The bill addresses something called the Alcohol Franchise Law that has been on the books for 50 years. Senator Andrew Brenner (R-Delaware) is sponsoring the legislation and said it will help small breweries.
“This will give them some leeway to negotiate,” Brenner said.
The bill would exempt small craft breweries that make less than 250,000 barrels of beer a year, from that franchise law. The current law makes it so contracts between breweries and wholesalers are indefinite and do not give brewers an out from contracts if business models change.
Alan Szuter owns Wolf’s Ridge Brewing in Columbus, and said they are asking for a simple change.
“What we’re looking for is an exemption from that for the small breweries, that would also keep in place protections wholesalers have for the large breweries but would allow smaller breweries to put normal contracts in place that can be adhered to,” Szuter said.

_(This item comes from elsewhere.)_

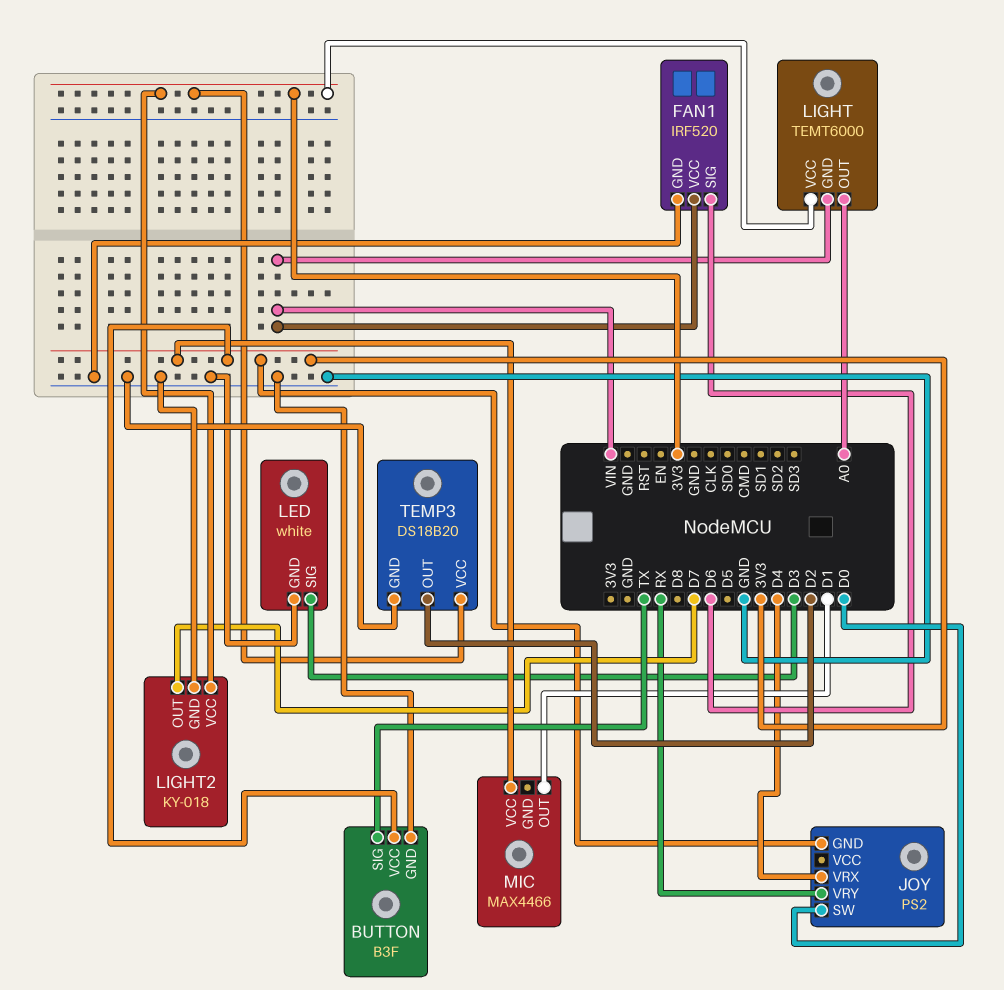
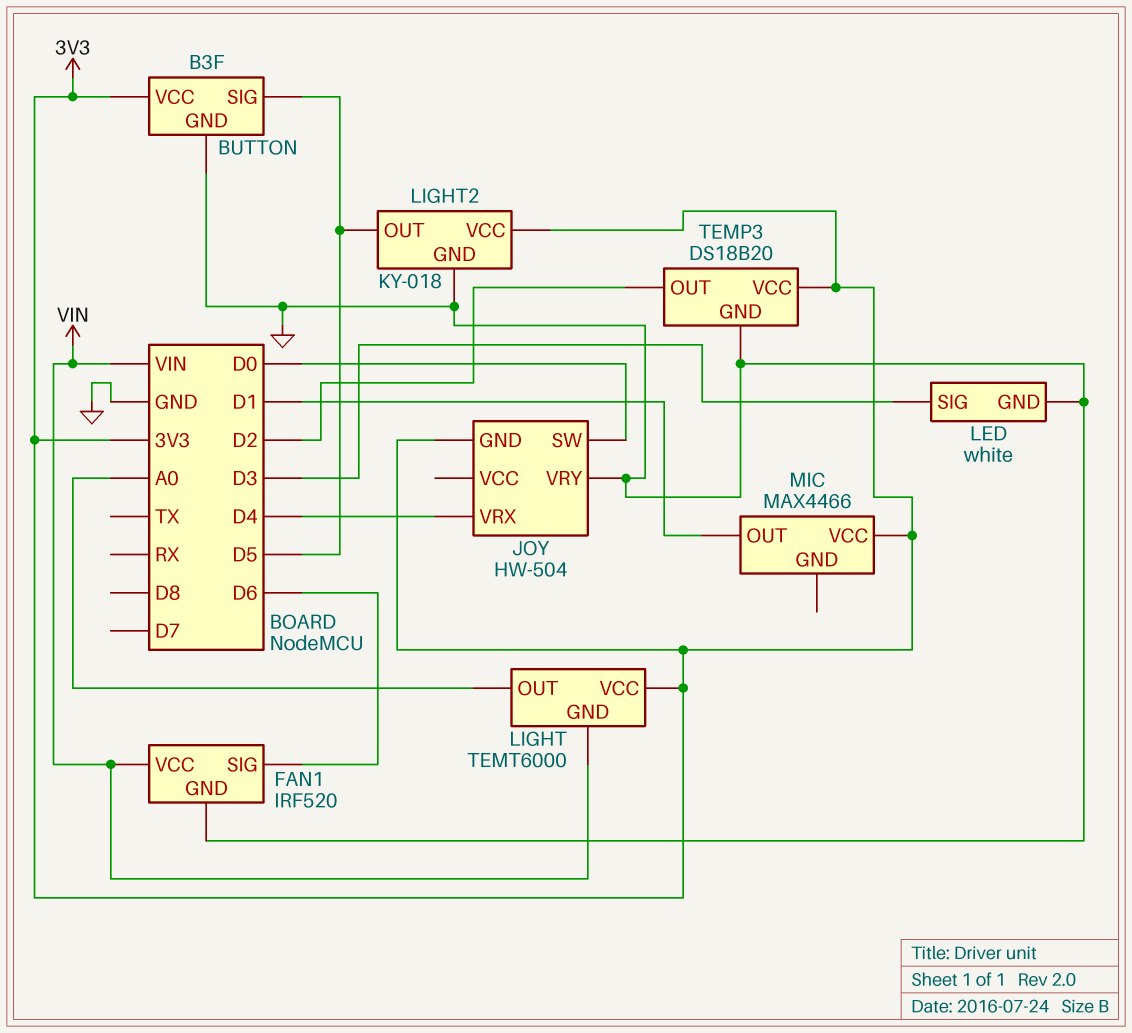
BUTTON pin SIG: TX -> D5
JOY: PS2 -> HW-504
JOY pin VRY: RX -> GND
LIGHT2 pin OUT: D7 -> D5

Szuter said relationships with wholesalers are important to help grow brands.
“Being able to work with them is very beneficial,” Szuter said. “But there are many craft brewers that are holding back from entering into those agreements because of the nature of franchise law.”
“Right now, a craft brewer can in fact distribute it on their own, but it takes large economies of scale to do this if you’re trying to do it on a statewide basis,” Brenner said.
If fewer breweries have contracts with wholesalers, that can mean fewer options on the shelves.
“This is for the smaller craft brewers, to help small businesses grow in Ohio,” Brenner said. “But also, to help get more consumer choice out there.”
Senator Brenner said the distributors, in general, have some issues with the current version of the bill, but are not completely against it. He said revisions to it will likely come after testimony in committee this fall.